── TEXT PROVIDED

“Honey, we’re already late!”
Do these words ever show up in your marriage?
Chuck was furious.
He was pacing by the door, already dressed and ready to walk out. He checked his watch. Then checked it again. He was trying to bite his tongue, but he couldn’t hold it in any longer.
“Honey, c’mon! We’re already late!”
They were on their way to dinner.
Chuck wanted to be there by 7:00, and it was already 7:10. His wife still wasn’t ready, and every passing minute cranked his cortisol a little higher.
Maybe you’ve experienced this moment in your marriage.
You have dinner plans, and you’re stressed because your “better half” seems to be moving at half speed. You can’t help but calculate how late you’re about to be…
We’re going to have to fight through traffic.
How long is it going to take to find parking?
We’re definitely going to lose our reservation!
But in Chuck’s case, there was no traffic to fight.
There was no parking spot to find. In fact, dinner was just a few steps away. That’s because Chuck and his wife were on vacation, on a cruise ship, somewhere in the middle of the ocean.
The dinner they were “running late” for?

────
── DATASET ENTRIES

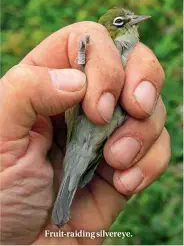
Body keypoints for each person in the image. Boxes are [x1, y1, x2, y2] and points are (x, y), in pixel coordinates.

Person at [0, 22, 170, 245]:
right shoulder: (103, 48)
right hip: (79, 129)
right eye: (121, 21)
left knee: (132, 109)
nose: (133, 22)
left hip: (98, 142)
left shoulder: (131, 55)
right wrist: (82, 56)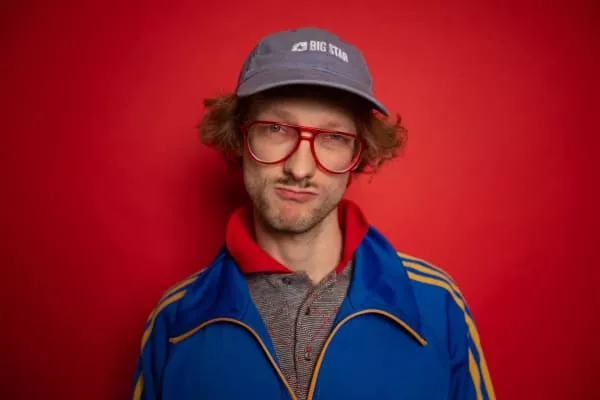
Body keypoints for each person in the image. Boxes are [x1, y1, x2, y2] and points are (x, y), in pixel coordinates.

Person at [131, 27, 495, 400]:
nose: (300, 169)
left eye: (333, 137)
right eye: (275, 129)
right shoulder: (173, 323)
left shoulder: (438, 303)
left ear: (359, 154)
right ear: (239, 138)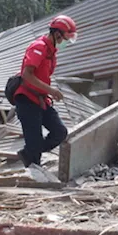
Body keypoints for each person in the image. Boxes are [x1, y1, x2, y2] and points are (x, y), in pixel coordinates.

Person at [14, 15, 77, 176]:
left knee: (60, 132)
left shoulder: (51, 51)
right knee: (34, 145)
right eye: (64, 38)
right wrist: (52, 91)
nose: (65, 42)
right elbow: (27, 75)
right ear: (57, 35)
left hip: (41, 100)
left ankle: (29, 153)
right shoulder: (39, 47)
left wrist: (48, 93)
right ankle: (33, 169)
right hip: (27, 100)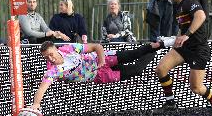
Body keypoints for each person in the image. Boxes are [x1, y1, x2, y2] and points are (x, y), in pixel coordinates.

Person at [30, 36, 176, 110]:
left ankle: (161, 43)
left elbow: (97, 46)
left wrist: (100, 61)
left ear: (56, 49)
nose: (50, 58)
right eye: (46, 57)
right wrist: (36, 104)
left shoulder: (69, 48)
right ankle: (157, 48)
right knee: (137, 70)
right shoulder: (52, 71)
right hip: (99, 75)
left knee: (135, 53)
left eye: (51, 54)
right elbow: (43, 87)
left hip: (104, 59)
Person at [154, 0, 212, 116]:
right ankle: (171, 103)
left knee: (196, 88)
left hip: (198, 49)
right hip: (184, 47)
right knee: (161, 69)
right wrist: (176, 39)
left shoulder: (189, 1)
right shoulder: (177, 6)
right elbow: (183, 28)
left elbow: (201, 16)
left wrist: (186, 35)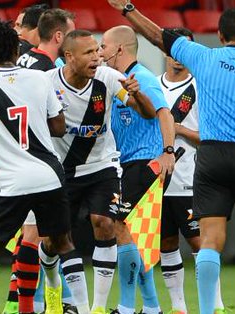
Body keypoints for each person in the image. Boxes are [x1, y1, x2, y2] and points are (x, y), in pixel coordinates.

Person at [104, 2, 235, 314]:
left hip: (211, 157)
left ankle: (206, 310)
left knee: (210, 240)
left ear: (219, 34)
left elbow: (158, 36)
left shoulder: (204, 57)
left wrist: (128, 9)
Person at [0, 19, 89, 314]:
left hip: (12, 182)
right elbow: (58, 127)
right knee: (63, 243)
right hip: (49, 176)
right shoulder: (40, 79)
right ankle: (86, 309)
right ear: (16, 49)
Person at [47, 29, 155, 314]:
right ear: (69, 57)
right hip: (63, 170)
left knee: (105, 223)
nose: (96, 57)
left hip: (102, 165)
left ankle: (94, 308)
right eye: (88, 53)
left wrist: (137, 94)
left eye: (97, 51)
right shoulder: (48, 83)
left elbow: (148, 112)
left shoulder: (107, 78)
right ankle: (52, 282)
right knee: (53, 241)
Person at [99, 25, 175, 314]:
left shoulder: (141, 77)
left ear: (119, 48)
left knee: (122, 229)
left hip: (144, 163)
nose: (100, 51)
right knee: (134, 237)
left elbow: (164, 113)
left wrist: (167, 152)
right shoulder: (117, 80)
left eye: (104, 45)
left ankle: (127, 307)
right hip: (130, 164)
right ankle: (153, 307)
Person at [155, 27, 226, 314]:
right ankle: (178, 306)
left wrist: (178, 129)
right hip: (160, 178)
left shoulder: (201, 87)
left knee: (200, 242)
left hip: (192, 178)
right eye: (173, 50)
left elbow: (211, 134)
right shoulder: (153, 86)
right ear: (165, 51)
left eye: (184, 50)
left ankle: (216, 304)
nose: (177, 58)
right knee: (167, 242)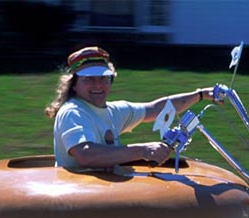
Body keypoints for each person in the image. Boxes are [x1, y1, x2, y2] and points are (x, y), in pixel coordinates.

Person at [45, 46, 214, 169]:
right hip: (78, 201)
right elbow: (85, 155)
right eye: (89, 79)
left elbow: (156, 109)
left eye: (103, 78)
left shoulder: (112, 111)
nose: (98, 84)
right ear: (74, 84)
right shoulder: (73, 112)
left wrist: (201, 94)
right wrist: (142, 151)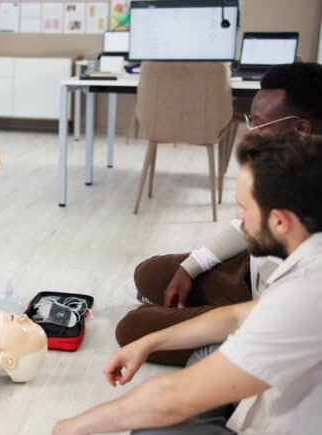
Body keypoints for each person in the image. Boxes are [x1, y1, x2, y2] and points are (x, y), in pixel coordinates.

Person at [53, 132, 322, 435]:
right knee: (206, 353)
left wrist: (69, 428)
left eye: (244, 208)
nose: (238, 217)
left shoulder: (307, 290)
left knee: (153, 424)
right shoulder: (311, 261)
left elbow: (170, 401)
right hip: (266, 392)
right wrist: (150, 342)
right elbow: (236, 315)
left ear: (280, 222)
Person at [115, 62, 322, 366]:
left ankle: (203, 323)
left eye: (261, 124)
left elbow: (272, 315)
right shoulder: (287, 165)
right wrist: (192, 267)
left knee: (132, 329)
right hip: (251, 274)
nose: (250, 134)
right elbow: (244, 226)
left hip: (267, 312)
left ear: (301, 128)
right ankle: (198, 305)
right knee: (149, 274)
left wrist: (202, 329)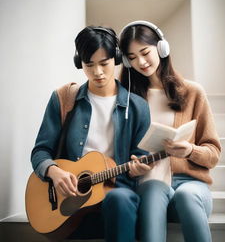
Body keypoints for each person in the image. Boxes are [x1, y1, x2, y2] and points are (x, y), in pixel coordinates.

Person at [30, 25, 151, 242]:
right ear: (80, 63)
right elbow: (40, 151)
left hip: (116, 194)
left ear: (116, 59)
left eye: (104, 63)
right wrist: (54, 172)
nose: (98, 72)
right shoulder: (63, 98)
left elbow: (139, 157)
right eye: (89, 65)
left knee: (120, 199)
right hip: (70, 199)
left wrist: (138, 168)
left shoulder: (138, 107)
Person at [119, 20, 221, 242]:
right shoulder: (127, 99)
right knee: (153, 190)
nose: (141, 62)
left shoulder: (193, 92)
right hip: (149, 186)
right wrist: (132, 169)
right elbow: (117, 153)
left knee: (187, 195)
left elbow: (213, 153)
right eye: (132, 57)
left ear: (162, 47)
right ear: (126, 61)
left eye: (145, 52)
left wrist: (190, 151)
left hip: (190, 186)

────

REQUIRED TASKS
• A. Answer these questions using the text about Chuck's dinner plans:
(i) By what time did Chuck want to arrive at dinner?
(ii) What time was it already when his wife still was not ready?
(iii) Where were Chuck and his wife when this happened?
• B. From the text about Chuck's dinner plans, extract verbatim the part that opens with the words "They were on" and closes with "in your marriage.".

LIST OF SOLUTIONS
• A.
(i) By 7:00.
(ii) It was already 7:10.
(iii) They were on vacation, on a cruise ship, somewhere in the middle of the ocean.

• B.
They were on their way to dinner.
Chuck wanted to be there by 7:00, and it was already 7:10. His wife still wasn’t ready, and every passing minute cranked his cortisol a little higher.
Maybe you’ve experienced this moment in your marriage.